ART

Marco Tirelli

Italian artist Marco Tirelli’s works populate a complex visual archive, that has systematically been built over time since his early childhood. His drawings, paintings and photographs activate mental realms of cultural recollection, collective memory, and conventional conceptions of value representation through the webs of associations and connotations they are capable of unleashing.

Geometric shapes, elements from tha natural world, manmade tools and pieces of machinery, architectural forms, objects from the everyday world, all meet in his compositions characterised by a strong tension between illusion and reality, between light and darkness.

Tirelli was actually trained in set design. The artist’s background, paired with the visual complexity of the layered histories surrounding him in his hometowns of Rome and Spoleto have deeply informed his highly personal and allegorical vocabulary of memories.

He began to exhibit in the 1970s, when together with the artists of the so-called New Roman School he moved to the spaces of the former “Pastificio Cerere” in San Lorenzo. In 1982, he participated in the Venice Biennale for the first time as part of Achille Bonito Oliva’s and Harald Szeemann’s “Aperto 82” section. He would later exhibit at the Biennale a second time in 1990 and a third in 2013 as part of the Italian Pavilion where he presented his large scale installation of the “Studiolo”.

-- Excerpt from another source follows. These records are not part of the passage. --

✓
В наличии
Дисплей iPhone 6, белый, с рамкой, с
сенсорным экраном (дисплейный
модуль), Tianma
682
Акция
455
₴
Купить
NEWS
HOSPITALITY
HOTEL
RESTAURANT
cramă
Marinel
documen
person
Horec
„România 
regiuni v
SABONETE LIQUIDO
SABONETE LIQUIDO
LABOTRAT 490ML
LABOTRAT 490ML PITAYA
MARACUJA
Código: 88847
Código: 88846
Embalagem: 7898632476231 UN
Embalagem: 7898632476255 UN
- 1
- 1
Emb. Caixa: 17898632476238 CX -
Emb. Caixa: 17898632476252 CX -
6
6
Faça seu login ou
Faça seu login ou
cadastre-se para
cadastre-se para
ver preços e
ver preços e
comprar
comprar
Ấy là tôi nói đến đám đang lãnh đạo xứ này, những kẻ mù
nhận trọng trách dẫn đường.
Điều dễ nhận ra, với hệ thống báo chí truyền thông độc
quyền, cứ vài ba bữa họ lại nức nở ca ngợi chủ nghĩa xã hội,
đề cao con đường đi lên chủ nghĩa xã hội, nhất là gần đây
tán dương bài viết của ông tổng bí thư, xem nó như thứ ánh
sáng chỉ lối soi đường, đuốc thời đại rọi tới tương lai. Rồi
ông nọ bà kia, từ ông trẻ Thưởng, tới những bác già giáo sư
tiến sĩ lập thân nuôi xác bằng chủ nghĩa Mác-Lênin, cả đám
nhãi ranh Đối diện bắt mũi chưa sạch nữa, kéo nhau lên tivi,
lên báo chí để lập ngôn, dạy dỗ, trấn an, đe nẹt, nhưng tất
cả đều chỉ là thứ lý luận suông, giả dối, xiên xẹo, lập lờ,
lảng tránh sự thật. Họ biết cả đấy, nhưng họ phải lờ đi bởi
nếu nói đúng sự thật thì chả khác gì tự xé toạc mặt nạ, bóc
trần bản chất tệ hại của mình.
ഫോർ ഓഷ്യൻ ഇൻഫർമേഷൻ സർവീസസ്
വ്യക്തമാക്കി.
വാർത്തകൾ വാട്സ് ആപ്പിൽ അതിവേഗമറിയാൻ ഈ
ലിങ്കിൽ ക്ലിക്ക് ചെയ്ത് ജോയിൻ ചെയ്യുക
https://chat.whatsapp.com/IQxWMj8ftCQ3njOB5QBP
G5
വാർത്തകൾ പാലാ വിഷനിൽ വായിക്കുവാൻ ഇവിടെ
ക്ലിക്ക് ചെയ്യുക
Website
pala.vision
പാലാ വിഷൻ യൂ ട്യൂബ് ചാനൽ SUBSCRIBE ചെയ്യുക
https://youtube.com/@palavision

Tirelli’s works are part of the collections of some of the most important national and international museums and institutions: MAXXI Museo Nazionale delle arti del XXI secolo, Rome; La Galleria Nazionale, Rome; MARCO Museo d’Arte Contemporanea, Rome; The Albertina Museum, Vienna; Mumok, Museum Moderner Kunst Stiftung Ludwig, Vienna; Kaohsiung Museum of Fine Arts, Taiwan. He is represented by Axel Vervoordt Gallery, Antwerp, Belgium.